Oxford Heated Grips: Review and How to Install
Riding with cold hands isn’t just uncomfortable, it can be dangerous. If you cannot feel the controls on your motorcycle your reaction time suffers -- along with your fingers.
As a motorcyclist who rides mostly in Vermont and New England, where a 40 degree morning isn’t uncommon in August, I know about cold hands. I’ve also tried many different remedies, from hot grips to electric gloves.
Last summer, when I purchased my 2014 Triumph Tiger 800 XC I really wanted to find one with heated grips. I found a great deal on the bike I was looking for, but it lacked heated grips. As a result, I was in the position of having to add heated grips as an accessory.
I considered the Triumph brand grips, but the $300 price tag and lukewarm reviews put me off, so I headed to the aftermarket to see what was available and found Oxford Heated grips.

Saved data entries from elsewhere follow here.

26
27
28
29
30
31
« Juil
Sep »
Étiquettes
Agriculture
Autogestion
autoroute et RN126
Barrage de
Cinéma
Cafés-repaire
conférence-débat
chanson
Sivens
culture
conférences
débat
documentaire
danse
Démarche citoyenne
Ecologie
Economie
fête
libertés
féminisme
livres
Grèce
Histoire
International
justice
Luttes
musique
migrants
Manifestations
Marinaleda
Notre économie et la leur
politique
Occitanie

Readily available for less than $100 the Oxford grips seem like a bargain when compared to the Triumph alternative. I had to give them a try.
To me there are really two criteria in choosing heated grips: how easy are they to install; and, do they work?

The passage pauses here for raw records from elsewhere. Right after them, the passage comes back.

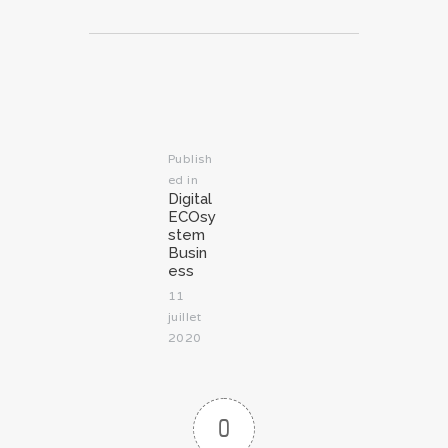
Navigation
de
l’article
Publish
ed in
Previous
Digital
post:
ECOsy
stem
Busin
ess
11
juillet
2020
0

On both counts the Oxford grips are a true winner. The grips are of excellent quality and dead simple to install.
The grips come with everything you’ll need to install them, including zip ties, a mount for the controller and grip glue. The wiring is simple, using plug and screw connectors and no cutting or splicing of wires is required. The grips are wired directly to the battery.

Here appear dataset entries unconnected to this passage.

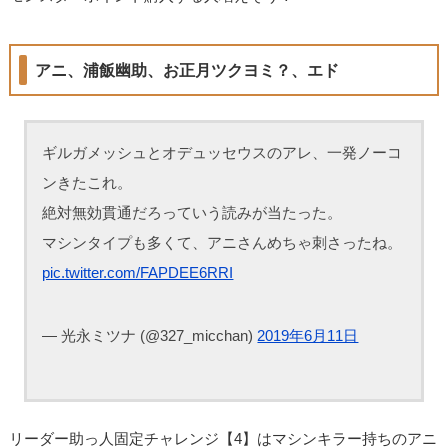
アニ、浦飯幽助、お正月ツクヨミ？、エド
ギルガメッシュとオデュッセウスのアレ、一発ノーコ
ンきたこれ。
絶対無効貫通だろっていう読みが当たった。
マシンタイプも多くて、アニさんめちゃ刺さったね。
pic.twitter.com/FAPDEE6RRI
— 光永ミツナ (@327_micchan)
2019年6月11日
リーダー助っ人固定チャレンジ【4】はマシンキラー持ちのアニ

There are three sizes to choose from: sport, touring and adventure. The styles differ in length and how short they can be cut. The grip pattern is also slightly different. The touring grips fit perfectly on the Triumph Tiger 800.
See this video for a how-to install the grips on a Triumph Tiger 800.
Operation of the grips is also simple. There are two buttons on the controller -- one marked plus and the other marked minus -- which increase or decrease the amount of output in five 20% increments, starting at 30% and going to 100%. To turn the grips off, hit the minus button until you get to 30% then the minus button one additional time to turn then off.
If you forget to turn off the grips, they will automatically turn off within a minute or so of the controller detecting that the motorcycle is no longer running. This saves your grips from draining your battery.
And, I have to say, they are warm! I have ridden with the grips when the temperature is in the high forties and they have kept me comfortable. For me that is a high standard, as I have very cold hands and find riding miserable when I try to ride in temperatures lower than 50 with just standard “winter” riding gloves.
In addition to being easy to install and operate, the Oxford Heated grips have a good feel and are made from a durable material. I’m looking forward to many more comfortable, warm rides for years to come.